Various works of
Beethoven's student Ferdinand Ries have surfaced on recordings early in the 21st century. All reveal a composer with an impressive grasp of
Beethoven's language, especially in terms of large-scale harmonic design and its coordination with local motivic detail. Just as surely, all lack what might be called the fierce urgency of now. The situation remains consistent with this album of chamber music, but the novelty here is the presence of the flute, an instrument
Beethoven and
Schubert both generally avoided. The most attractive of the three works on the album may be the Quintet in B minor, Op. 107, where the flute, especially in the opening movement, is stretched to the limit in being forced to deliver big, fortissimo Beethovenian themes. The work can make a reasonable claim to being something like the flute quintet
Beethoven would have written if he had written one.
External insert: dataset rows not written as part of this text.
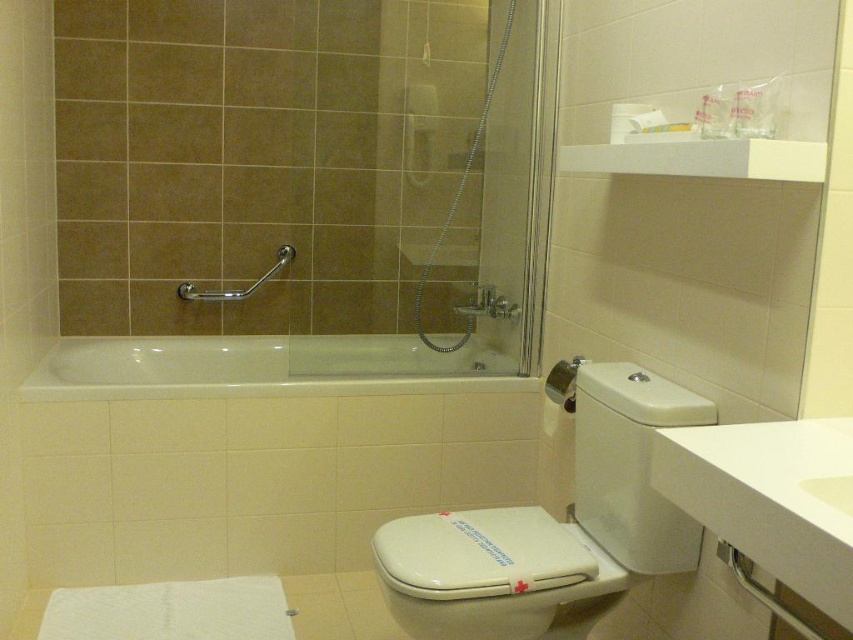
Question: Can you confirm if white glossy toilet at lower right is positioned above white glossy bathtub at center?

Choices:
 (A) no
 (B) yes

Answer: (A)

Question: Which is farther from the white glossy bathtub at center?

Choices:
 (A) white glossy sink at lower right
 (B) satin nickel grab bar at upper left
 (C) white glossy toilet at lower right

Answer: (A)

Question: Does white glossy toilet at lower right lie behind white glossy sink at lower right?

Choices:
 (A) no
 (B) yes

Answer: (B)

Question: Is white glossy toilet at lower right thinner than white glossy bathtub at center?

Choices:
 (A) no
 (B) yes

Answer: (B)

Question: Among these objects, which one is farthest from the camera?

Choices:
 (A) satin nickel grab bar at upper left
 (B) white glossy toilet at lower right

Answer: (A)

Question: Which object is farther from the camera taking this photo?

Choices:
 (A) white glossy toilet at lower right
 (B) white glossy bathtub at center

Answer: (B)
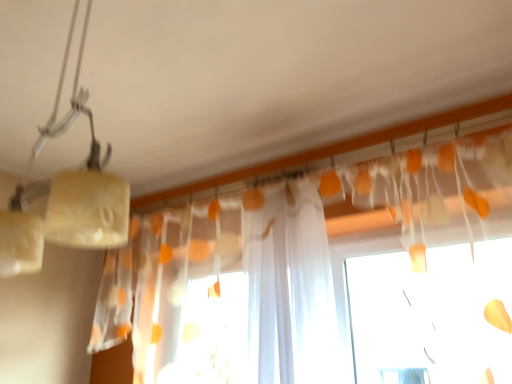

The opening Flute Quartet in C minor, Op. 145/1, apes
Beethoven in its solemn mood and C minor tonality but is enlivened by an "alla Espagnola" finale. Still rarer than Ries is the Septet in E flat major by Johann Martin Friedrich Nisle, one of a family of Viennese musicians several of whose members have received attribution for the work. The septet, performed here with an added double bass, is neither really Mozartian nor Beethovenian; it is, like the Ries quintet, an athletic work (the bassoon part is notably challenging), and it seems to owe something to the wind band arrangements of operatic scores that have come down from the period. The Ensemble Schönbrunn and Dutch flutist
Marten Root handle the considerable technical difficulties well, and
Root's enthusiastic notes ("I freely admit it: I love Ferdinand Ries' music") are an added bonus. Those notes are given in English, French, and German.